Long-crested Eagle soars at up to 300 to 500 feet above its area. It does not perform flight displays or striking flight movements. The display is only noisy.

Long-crested Eagle’s nest is often located in a river valley with large trees. Nest is built at height from 20 to 60 feet or more, in a large tree, such as wild fig or Eucalyptus.
Nest is made with small sticks. A deep central cup is lined with green leaves. Nest is well protected from the sun, in the middle of the tree, in a fork or a lateral branch.
It is built by both adults, and is used year after year, for some years.

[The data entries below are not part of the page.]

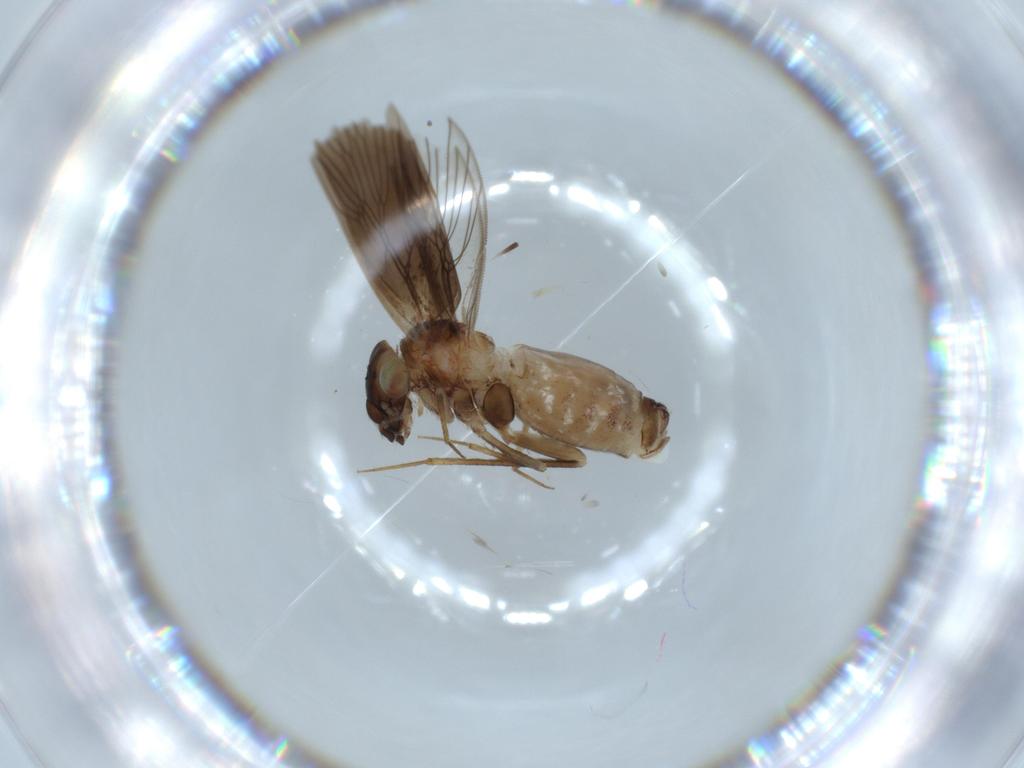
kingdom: Animalia
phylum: Arthropoda
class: Insecta
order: Psocodea
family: Lepidopsocidae
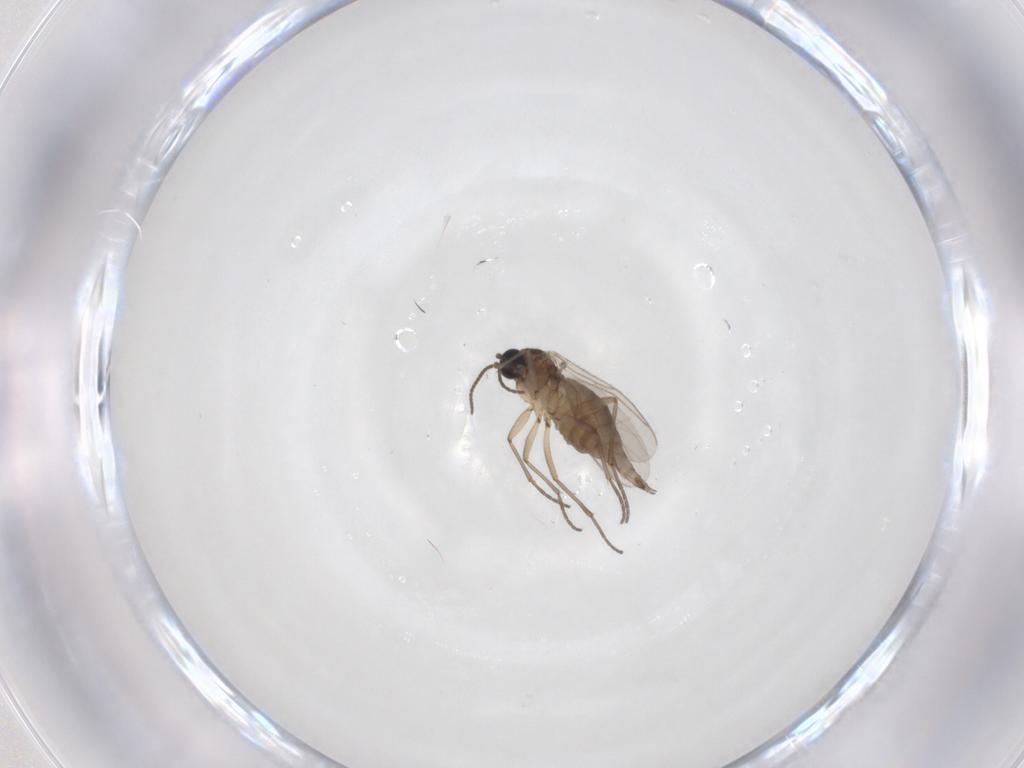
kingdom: Animalia
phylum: Arthropoda
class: Insecta
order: Diptera
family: Sciaridae
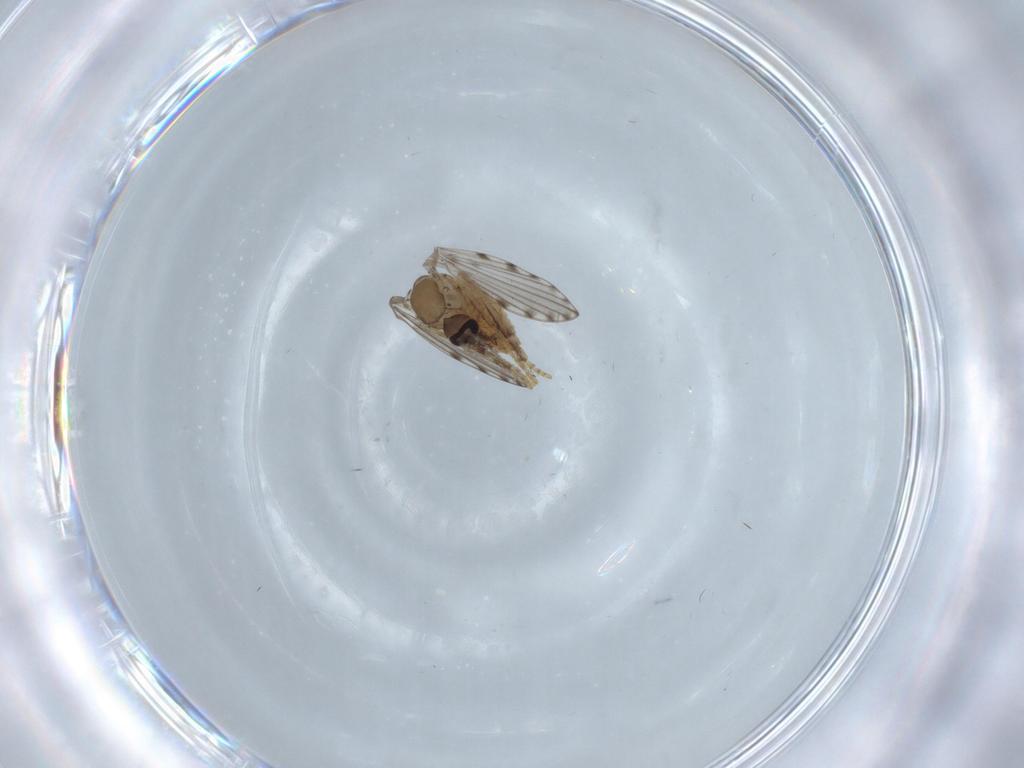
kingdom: Animalia
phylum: Arthropoda
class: Insecta
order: Diptera
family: Psychodidae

Female lays one or two dull white eggs, spotted with brown and grey, in the second half of the dry season. During incubation period, female is fed by the male, near the nest. But she leaves the nest to hunt herself sometimes.

Male stays near the nest, roosting in the same tree, or close by. tened.     

Long-crested eagle has a long crest on the crown, with six long feathers moving or erecting sometimes.

Immature is similar to adults, but browner. Wing coverts and neck feathers show white tips. Crest is less prominent. Eyes and feet are duller. 

Long-crested Eagle is a noisy bird, as well on perch as flying, especially at the beginning of the breeding season.
It utters loud and sharp calls, and some shrill “kik-kik-kik-kik-kik-kiii-ih”.
Call’s display is a loud and clear “keeee-eh” or “keee-ee-af”.